Ion channels are linked with many cancer hallmarks, with altered mRNA and protein expression of diverse ion channels across many cancers vs. normal tissue commonly reported (2).  Interestingly, further changes are detected following cancer treatment. Specialist physiology techniques are necessary to reveal whether these changes translate to aberrant ion channel signalling which contributes to cancer growth, treatment resistance and metastasis.

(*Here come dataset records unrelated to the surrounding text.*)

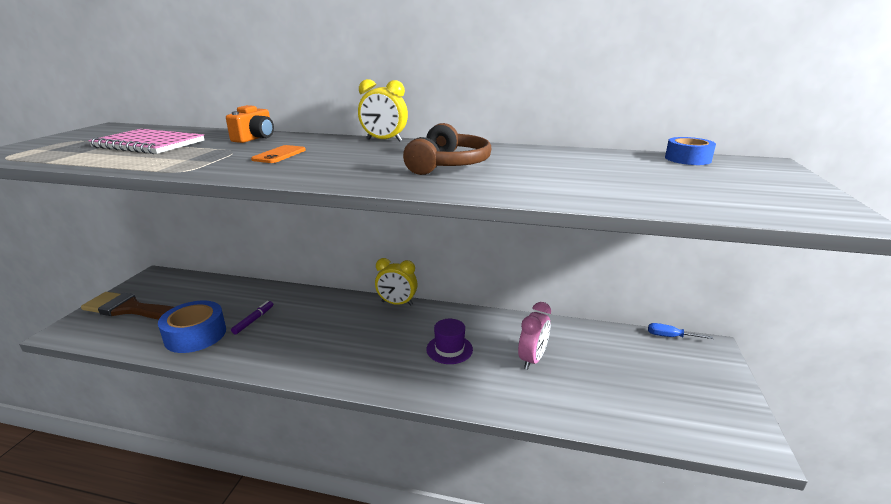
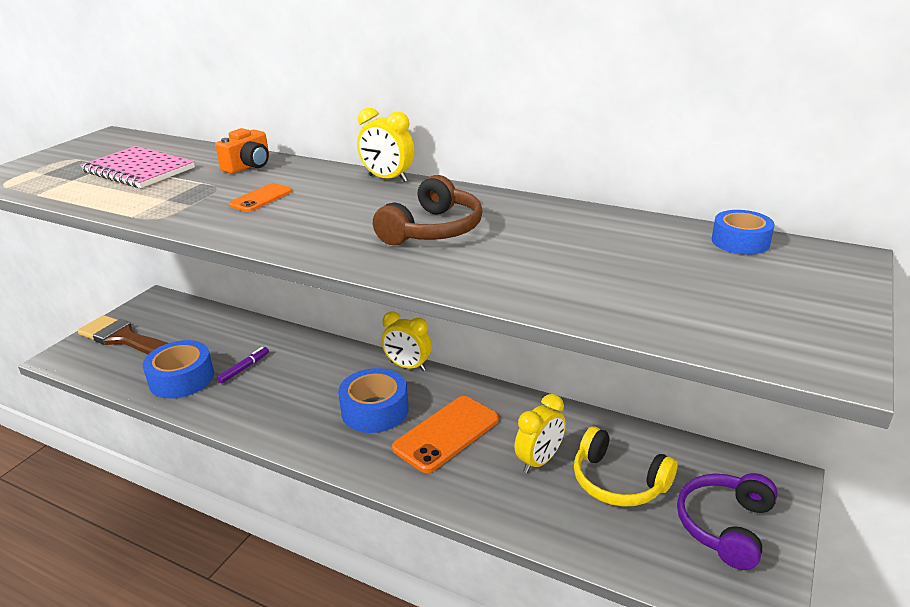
camera: 15 degrees right, 5 degrees up
(382, 339) = (375, 410): none -> blue tape
(449, 349) = (446, 434): purple hat -> orange phone
(532, 359) = (539, 461): pink clock -> yellow clock
(599, 366) = (618, 481): none -> yellow headphones
(670, 336) = (734, 456): blue screwdriver -> none
(692, 386) = (725, 526): none -> purple headphones

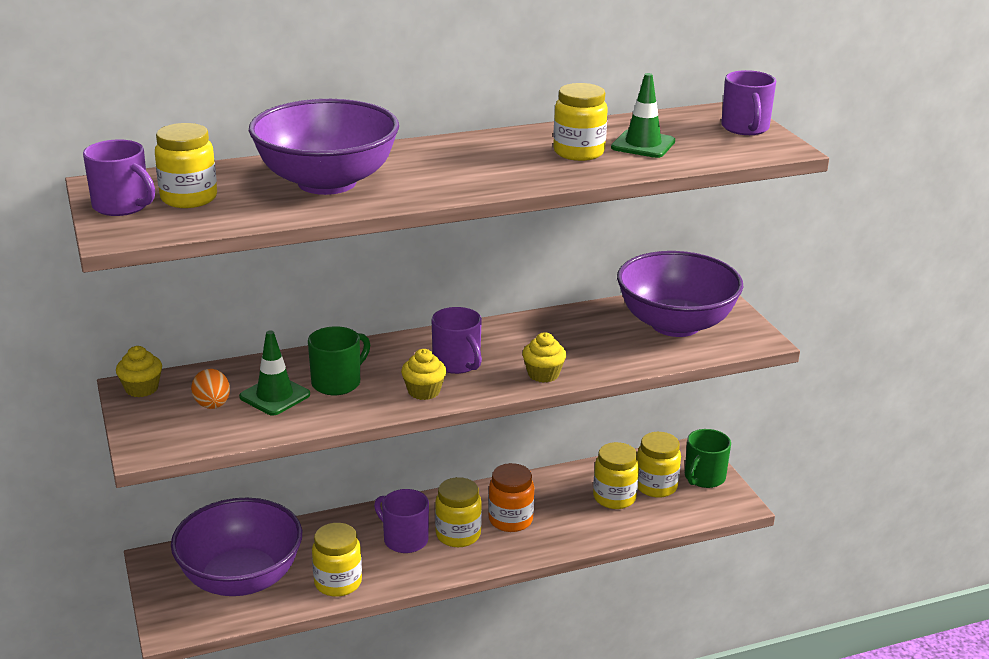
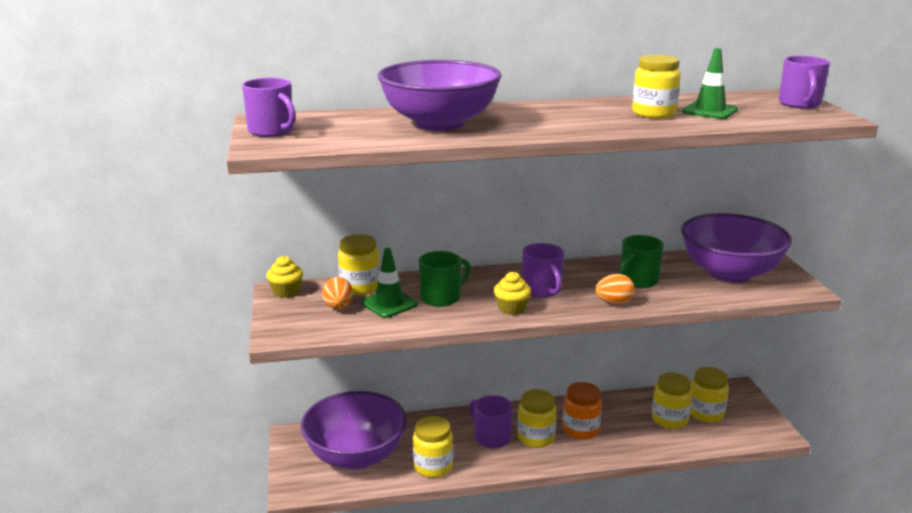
camera: 10 degrees right, 5 degrees down
(189, 198) = (326, 129): yellow jar -> yellow jar (360, 287)
(543, 374) = (614, 302): yellow cupcake -> orange egg
(704, 478) = (747, 410): green mug -> green mug (638, 281)

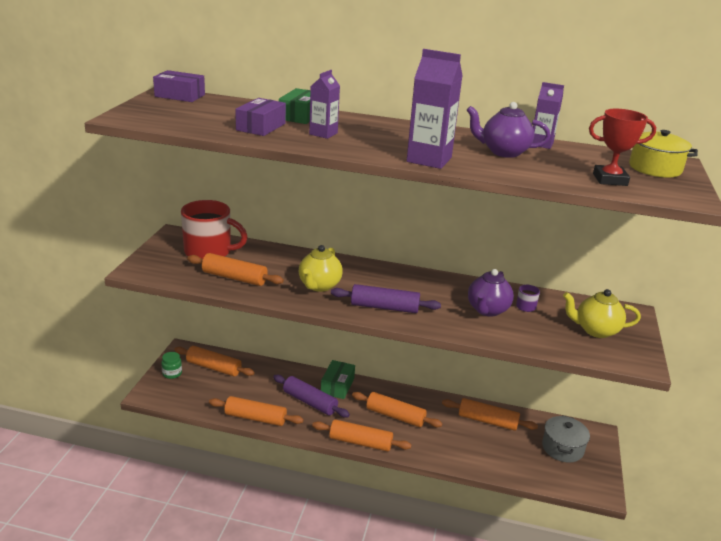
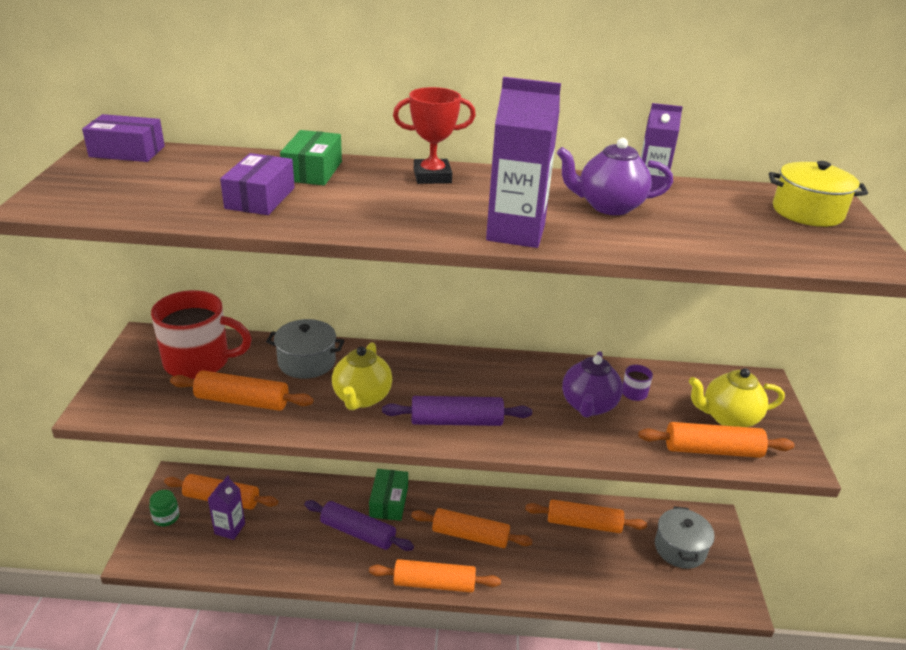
camera: 10 degrees left, 5 degrees up
(255, 418) = (291, 569): orange rolling pin -> orange rolling pin (712, 450)
(285, 260) = (307, 362): none -> grey pot
(323, 134) = (354, 201): purple carton -> purple carton (230, 529)
(610, 179) = (763, 239): red trophy -> red trophy (432, 176)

Such work can indicate whether ion channel drugs, used in the clinical management of other conditions, could have therapeutic benefit for cancer.

We, and others, have shown that upregulation of the L-type Ca2+-channel, CaV1.3, encoded by CACNA1D, is common in prostate cancer, tracking with Gleason grade and metastasis status. Hormone therapy conditions, via androgen deprivation or androgen receptor inhibition, further upregulates CACNA1D expression, sustains CaV1.3 overexpression and may enhance localisation at the plasma membrane.  Of note, CaV1.3 ion channel activity could only be detected during hormone therapy conditions with patch-clamp electrophysiology or Ca2+-imaging (3). This suggests that CaV1.3 activity, emerging during hormone therapy, when proliferative capacity is reduced may facilitate adaptation and survival of treatment-resistant cells that eventually drive recurrence. It remains to be seen whether repurposing calcium channel blockers could be of therapeutic benefit during hormone therapy.

The presentation will share how using physiology lenses in cancer research can foster collaborative, interdisciplinary working that may ultimately improve patient outcomes and quality of life.



Where applicable, experiments conform with Society ethical requirements.